— MATERIAL FOR THE TASK —
※ ※ ※
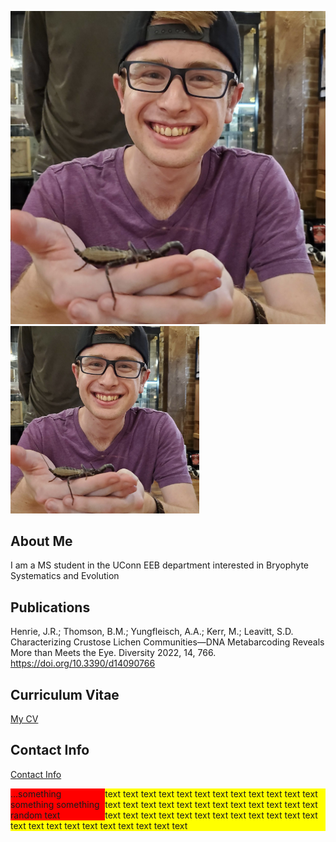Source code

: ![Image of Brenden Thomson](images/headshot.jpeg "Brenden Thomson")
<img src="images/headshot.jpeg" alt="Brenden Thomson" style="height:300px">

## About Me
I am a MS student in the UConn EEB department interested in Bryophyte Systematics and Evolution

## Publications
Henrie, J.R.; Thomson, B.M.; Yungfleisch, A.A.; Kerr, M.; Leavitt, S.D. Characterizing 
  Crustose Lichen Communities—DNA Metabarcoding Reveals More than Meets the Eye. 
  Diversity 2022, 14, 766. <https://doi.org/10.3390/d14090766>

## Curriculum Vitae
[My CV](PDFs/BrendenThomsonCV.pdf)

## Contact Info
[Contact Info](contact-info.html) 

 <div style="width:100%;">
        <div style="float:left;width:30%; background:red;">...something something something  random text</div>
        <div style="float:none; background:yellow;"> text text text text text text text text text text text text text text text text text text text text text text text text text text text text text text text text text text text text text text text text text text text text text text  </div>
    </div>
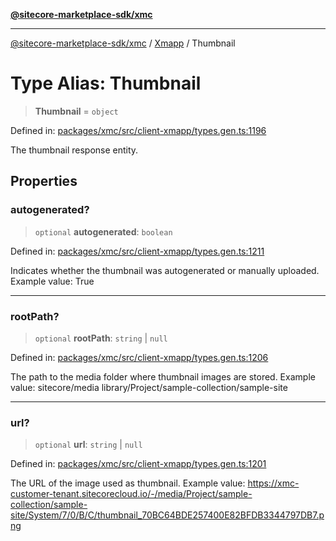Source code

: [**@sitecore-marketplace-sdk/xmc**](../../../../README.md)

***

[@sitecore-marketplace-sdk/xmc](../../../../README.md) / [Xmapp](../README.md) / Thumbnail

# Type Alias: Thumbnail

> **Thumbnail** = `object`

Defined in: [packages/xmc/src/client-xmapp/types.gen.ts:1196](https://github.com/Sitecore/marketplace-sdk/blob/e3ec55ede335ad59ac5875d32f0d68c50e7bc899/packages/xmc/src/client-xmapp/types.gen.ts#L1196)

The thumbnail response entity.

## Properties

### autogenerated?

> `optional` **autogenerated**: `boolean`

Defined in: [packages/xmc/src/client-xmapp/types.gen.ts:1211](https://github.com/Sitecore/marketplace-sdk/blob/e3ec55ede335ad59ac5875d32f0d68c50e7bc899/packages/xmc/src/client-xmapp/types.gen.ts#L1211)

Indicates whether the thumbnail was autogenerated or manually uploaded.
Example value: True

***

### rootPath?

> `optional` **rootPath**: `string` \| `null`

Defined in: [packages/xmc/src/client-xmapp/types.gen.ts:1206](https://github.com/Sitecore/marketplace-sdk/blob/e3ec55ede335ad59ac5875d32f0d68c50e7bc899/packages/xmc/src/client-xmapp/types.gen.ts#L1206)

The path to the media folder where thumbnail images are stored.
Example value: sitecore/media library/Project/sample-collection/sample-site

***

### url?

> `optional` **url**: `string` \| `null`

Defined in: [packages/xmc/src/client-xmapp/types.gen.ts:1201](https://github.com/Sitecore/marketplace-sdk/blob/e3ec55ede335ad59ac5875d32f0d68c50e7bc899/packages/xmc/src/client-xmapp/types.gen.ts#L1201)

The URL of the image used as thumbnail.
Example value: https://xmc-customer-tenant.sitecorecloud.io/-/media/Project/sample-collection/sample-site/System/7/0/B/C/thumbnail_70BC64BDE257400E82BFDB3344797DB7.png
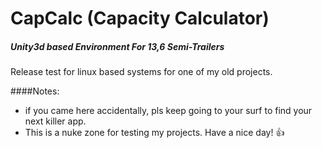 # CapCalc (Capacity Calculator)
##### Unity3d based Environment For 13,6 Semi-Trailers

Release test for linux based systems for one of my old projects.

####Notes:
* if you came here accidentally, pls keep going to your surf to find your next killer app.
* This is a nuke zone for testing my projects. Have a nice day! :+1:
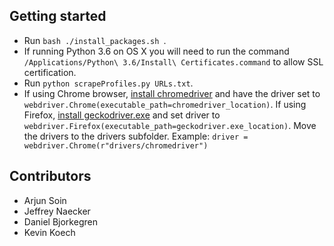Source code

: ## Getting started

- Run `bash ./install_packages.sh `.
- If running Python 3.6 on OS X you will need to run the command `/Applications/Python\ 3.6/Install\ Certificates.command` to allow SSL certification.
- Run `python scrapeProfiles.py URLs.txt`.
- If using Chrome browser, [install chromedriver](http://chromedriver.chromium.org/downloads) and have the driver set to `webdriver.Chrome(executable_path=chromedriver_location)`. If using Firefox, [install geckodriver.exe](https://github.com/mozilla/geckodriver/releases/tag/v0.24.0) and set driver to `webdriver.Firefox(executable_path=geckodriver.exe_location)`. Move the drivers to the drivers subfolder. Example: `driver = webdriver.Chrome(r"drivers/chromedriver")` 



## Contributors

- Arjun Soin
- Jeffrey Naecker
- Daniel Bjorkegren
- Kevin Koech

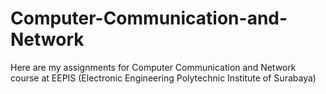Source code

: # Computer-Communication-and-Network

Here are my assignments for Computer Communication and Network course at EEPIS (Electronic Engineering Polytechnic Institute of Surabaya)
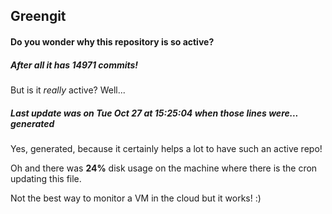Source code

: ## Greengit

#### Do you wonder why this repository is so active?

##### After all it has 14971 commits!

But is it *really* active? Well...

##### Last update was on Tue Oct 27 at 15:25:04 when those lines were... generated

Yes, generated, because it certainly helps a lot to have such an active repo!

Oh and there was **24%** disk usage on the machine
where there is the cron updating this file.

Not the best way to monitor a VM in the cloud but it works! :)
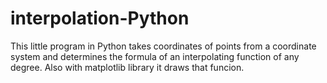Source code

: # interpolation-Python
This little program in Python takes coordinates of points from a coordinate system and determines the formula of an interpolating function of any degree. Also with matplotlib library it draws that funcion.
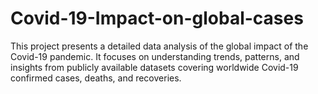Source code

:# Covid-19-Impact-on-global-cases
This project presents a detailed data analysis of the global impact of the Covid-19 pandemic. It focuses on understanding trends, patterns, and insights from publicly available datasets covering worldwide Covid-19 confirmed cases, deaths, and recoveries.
※ ※ ※
— EXERCISE AIM —
How many lines in the records above contain the word "library"? Reply with the number only.

— ANSWER SECTION —
2